The pileated woodpeckers love the banks of the St. Lucie, their homes in the holes that so often look toward the river from palmetto stubs on the banks. Once seen, I do not find the bird difficult of approach. I watched one at close range the other morning for a quarter of an hour while he dug at an ash limb as if he intended to make a nest in it, but after all his grubbing was merely for breakfast food, which he pulled out and swallowed with gusto, his little slim neck and perky head reminding me of those of a guinea-fowl. I do not think Ceophoeus pileatus a handsome bird, but he is fast becoming a rare one and just to watch a pair is a privilege.

There is nothing rare about the little green heron. He is almost as common to Massachusetts in summer as he is to Florida in winter, yet I think I would pick him for the gentle genius of the stream. On bright days this little fellow is not so easy to find. You will pass a dozen, sitting motionless and dumpy, head on breast and neck telescoped down between the shoulders, for one that you will see. He is a sweet little cherub of a bird thus, and he will keep his pose till you approach very near, knowing that immobility often means invisibility. I like to steadily intrude on him and watch his change of demeanor when he feels sure that he is watched. Gradually all dumpiness goes. His neck appears, then stretches till he will almost rival the water turkey.

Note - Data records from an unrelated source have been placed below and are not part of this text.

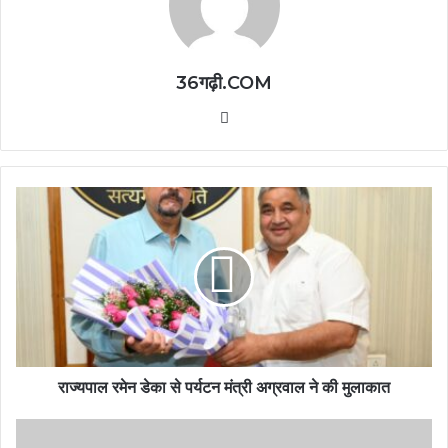
36गढ़ी.COM
Website
राज्यपाल रमेन डेका से पर्यटन मंत्री अग्रवाल ने की मुलाकात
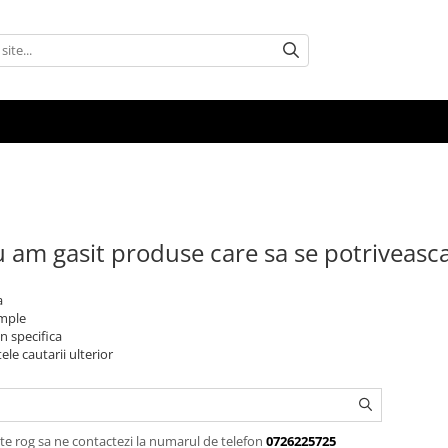
 am gasit produse care sa se potriveasc
a
imple
n specifica
ele cautarii ulterior
te rog sa ne contactezi la numarul de telefon
0726225725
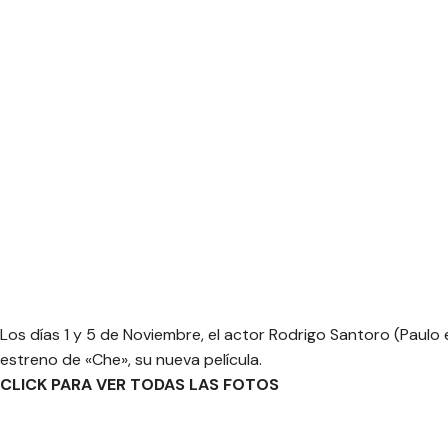
Los días 1 y 5 de Noviembre, el actor Rodrigo Santoro (Paulo 
estreno de «Che», su nueva película.
CLICK PARA VER TODAS LAS FOTOS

Alertness grows upon him. His head cocks with a perky air and a crest rises on it. He walks, foot over foot, up his limb and finally poises there, as assertive and vigilant as a red-headed Street urchin standing tiptoe behind the bat when the bases are full and the honor of the ward hangs on the next play. He reminds me of just that. But the resemblance ceases when he flies, for he just gives a flop or two, over perhaps to the next bush, then sinks into immobility again, seemingly confident that he has found safety by his flop.

But over all rare or common birds, graceful or awkward shrubs or trees, waves everywhere the benedictory grace of the palmettos. Ferns love them and climb by the brackets of their young trunks to the tops where they still grow when the trees are old and the boles are smooth to the crown of living petioles. Often the weather or some strange trick of growth has caned the upper portions of these aged trunks till the feathery fronds seem set in vases mounted in pedestals, and the ferns and air plants seem as if tucked into these by the slim fingers of some tall goddess of the woods. So across them falls the topaz splendor of the tropic sunset and as quick night glooms the river the passing sun caresses the palmettos last and leaves them, rustling gentle wildwood talk among themselves, waiting his return.